[PYTHON] Answer to Splash memory overuse problem (draft)

I didn't expect the Advent calendar in our laboratory to end safely. This time I will write about Splash's memory problem.

Conclusion

** If you eat too much memory, it will fall without permission, so restart **

What is this

I wrote an article before Scrapy is good. But Scrapy has one problem. That is, of course, JavaScript doesn't work. A tool called Splash is often used when scraping pages that use JavaScript with Scrapy.
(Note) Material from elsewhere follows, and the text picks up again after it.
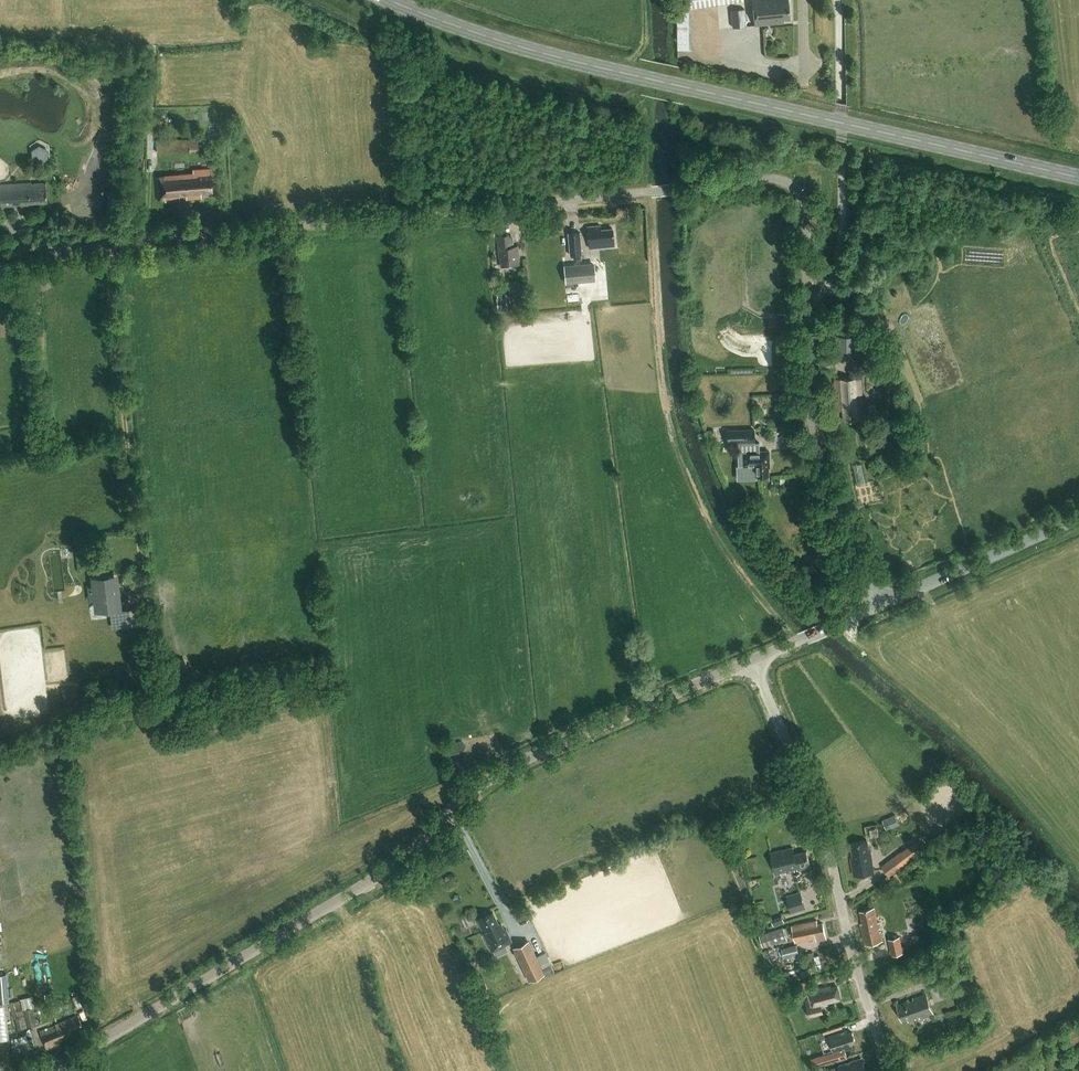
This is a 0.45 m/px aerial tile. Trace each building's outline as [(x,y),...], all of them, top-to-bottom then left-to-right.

Splash is a server that renders JavaScript, and you can get the source after executing JavaScript of the specified site by accessing it using WebAPI. The contents are written in Python and seem to use Twisted and QT3.

problem

Such a convenient Splash has one big problem. It consumes a lot of memory. The figure below is a graph of Splash's memory consumption. Image from Gyazo The more requests you make, the more memory you consume. In this condition, no matter how much memory is loaded, it will disappear in a blink of an eye. There is a similar issue on Github, but it seems that the Python specification does not allow you to free memory. https://github.com/scrapinghub/splash/issues/674

solution

The problem with Python is untouched. If anyone knows, please let me know. As mentioned in the Issue above, the only way to free memory is to drop Splash once. However, Splash cannot be dropped manually, so it must be dropped automatically. It is ant to write a script like restarting every minute with cron, but it is troublesome. What should I do in such a case?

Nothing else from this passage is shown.